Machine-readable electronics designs
****

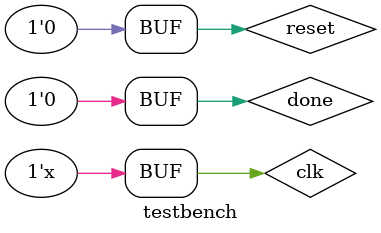
<source format=v>
`timescale 1ns / 1ps


module testbench(

    );
  

wire locked;
reg clk = 0;
reg reset = 0;
//reg sdo = 1;
reg done = 0;
wire sdo;
wire[15:0] data_out;

pll1 pll_inst(
.clk_in1(clk),                  //100MHz
.clk_out1(clk105),              //105MHz for SCK
.clk_out2(clk210p),             //210MHz with 303 degrees phase shift for the shift_register
.clk_out3(clk10),               //10MHz clock to divide down to 5MHz for sync pulses
.clk_out4(clk210),              //210MHz clock
.locked(locked),
.reset(reset)
); 

wire[4:0] shift_count;
wire[2:0] shift_state;
shift_register shift_inst(
.clk(clk210p),
.shift_out(shift_out),
.sdo(sdo),
.start_recording(start_recording),
.data_out(data_out),
.read_data(read_data),
.shift_reg_reset(shift_reg_reset)
//debugging
//,
);

always #5 clk <= ~clk;

wire[5:0] counter;
pulse_generator inst(
.clk(clk),
.clk10(clk10),
.clk105(clk105),
.clk210(clk210),
.counter(counter),
.sync(sync),
.locked(locked),
.cnv(cnv),
.sck(sck),
.sck_gate(sck_gate),
.sync_gate(sync_gate),
.start_recording(start_recording),
.shift_out(shift_out),
.shift_reg_reset(shift_reg_reset),
.syn(syn)
);

assign sdo = (sck_gate)?1'd1:1'dx;
//always @(posedge clk10, posedge reset)  //not the right way to implement in a design; done here only for testing other module
//begin
//    sync <= ~sync;
//end

initial
begin
    reset <= 1;
    #500
    reset <= 0;
    #10000
    reset <= 1;
    #500
    reset <= 0;
end

//reg[7:0] count = 0;

////always @(posedge clk, posedge sync)
////begin
////    if(sync)
////        count <= 0;
////    else
////        count <= count + 1;
////end
    
////BAD PRACTICE. Only for simulation
//always @(posedge sync)
//begin
//    count <= 0;
//end

//always @(posedge clk)
//begin
//    count <= count + 1;
//    if(count == 19)
//        cnv <= 1;
//    else if(count == 3)
//        cnv <= 0;
//    else cnv <= cnv;
//end


    
endmodule

</source>
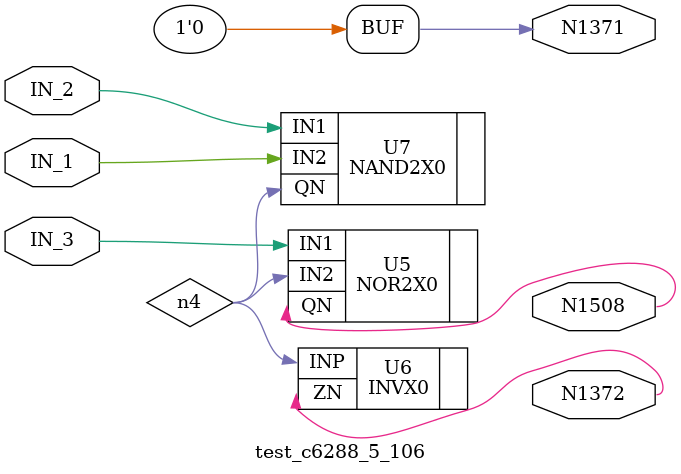
<source format=v>


module test_c6288_5_106 ( IN_1, IN_2, IN_3, N1371, N1372, N1508 );
  input IN_1, IN_2, IN_3;
  output N1371, N1372, N1508;
  wire   n4;
  assign N1371 = 1'b0;

  NOR2X0 U5 ( .IN1(IN_3), .IN2(n4), .QN(N1508) );
  INVX0 U6 ( .INP(n4), .ZN(N1372) );
  NAND2X0 U7 ( .IN1(IN_2), .IN2(IN_1), .QN(n4) );
endmodule


</source>
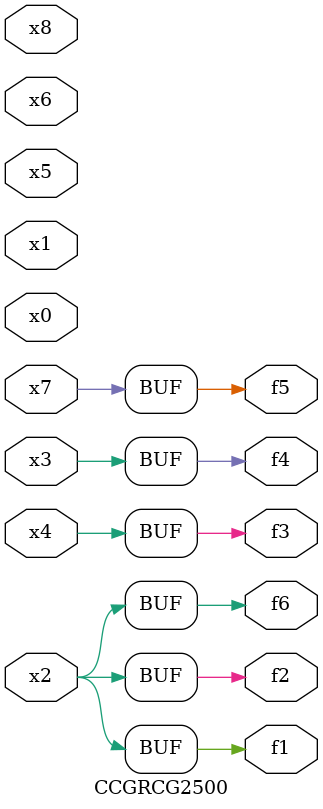
<source format=v>
module CCGRCG2500(
	input x0, x1, x2, x3, x4, x5, x6, x7, x8,
	output f1, f2, f3, f4, f5, f6
);
	assign f1 = x2;
	assign f2 = x2;
	assign f3 = x4;
	assign f4 = x3;
	assign f5 = x7;
	assign f6 = x2;
endmodule

</source>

****

JOB
The records above must be echoed exactly, minus their pictures.

ANSWER TO THE PROBLEM
<source format=v>
`timescale 1ns / 1ps


module testbench(

    );
  

wire locked;
reg clk = 0;
reg reset = 0;
//reg sdo = 1;
reg done = 0;
wire sdo;
wire[15:0] data_out;

pll1 pll_inst(
.clk_in1(clk),                  //100MHz
.clk_out1(clk105),              //105MHz for SCK
.clk_out2(clk210p),             //210MHz with 303 degrees phase shift for the shift_register
.clk_out3(clk10),               //10MHz clock to divide down to 5MHz for sync pulses
.clk_out4(clk210),              //210MHz clock
.locked(locked),
.reset(reset)
); 

wire[4:0] shift_count;
wire[2:0] shift_state;
shift_register shift_inst(
.clk(clk210p),
.shift_out(shift_out),
.sdo(sdo),
.start_recording(start_recording),
.data_out(data_out),
.read_data(read_data),
.shift_reg_reset(shift_reg_reset)
//debugging
//,
);

always #5 clk <= ~clk;

wire[5:0] counter;
pulse_generator inst(
.clk(clk),
.clk10(clk10),
.clk105(clk105),
.clk210(clk210),
.counter(counter),
.sync(sync),
.locked(locked),
.cnv(cnv),
.sck(sck),
.sck_gate(sck_gate),
.sync_gate(sync_gate),
.start_recording(start_recording),
.shift_out(shift_out),
.shift_reg_reset(shift_reg_reset),
.syn(syn)
);

assign sdo = (sck_gate)?1'd1:1'dx;
//always @(posedge clk10, posedge reset)  //not the right way to implement in a design; done here only for testing other module
//begin
//    sync <= ~sync;
//end

initial
begin
    reset <= 1;
    #500
    reset <= 0;
    #10000
    reset <= 1;
    #500
    reset <= 0;
end

//reg[7:0] count = 0;

////always @(posedge clk, posedge sync)
////begin
////    if(sync)
////        count <= 0;
////    else
////        count <= count + 1;
////end
    
////BAD PRACTICE. Only for simulation
//always @(posedge sync)
//begin
//    count <= 0;
//end

//always @(posedge clk)
//begin
//    count <= count + 1;
//    if(count == 19)
//        cnv <= 1;
//    else if(count == 3)
//        cnv <= 0;
//    else cnv <= cnv;
//end


    
endmodule

</source>
<source format=v>


module test_c6288_5_106 ( IN_1, IN_2, IN_3, N1371, N1372, N1508 );
  input IN_1, IN_2, IN_3;
  output N1371, N1372, N1508;
  wire   n4;
  assign N1371 = 1'b0;

  NOR2X0 U5 ( .IN1(IN_3), .IN2(n4), .QN(N1508) );
  INVX0 U6 ( .INP(n4), .ZN(N1372) );
  NAND2X0 U7 ( .IN1(IN_2), .IN2(IN_1), .QN(n4) );
endmodule


</source>
<source format=v>
module CCGRCG2500(
	input x0, x1, x2, x3, x4, x5, x6, x7, x8,
	output f1, f2, f3, f4, f5, f6
);
	assign f1 = x2;
	assign f2 = x2;
	assign f3 = x4;
	assign f4 = x3;
	assign f5 = x7;
	assign f6 = x2;
endmodule

</source>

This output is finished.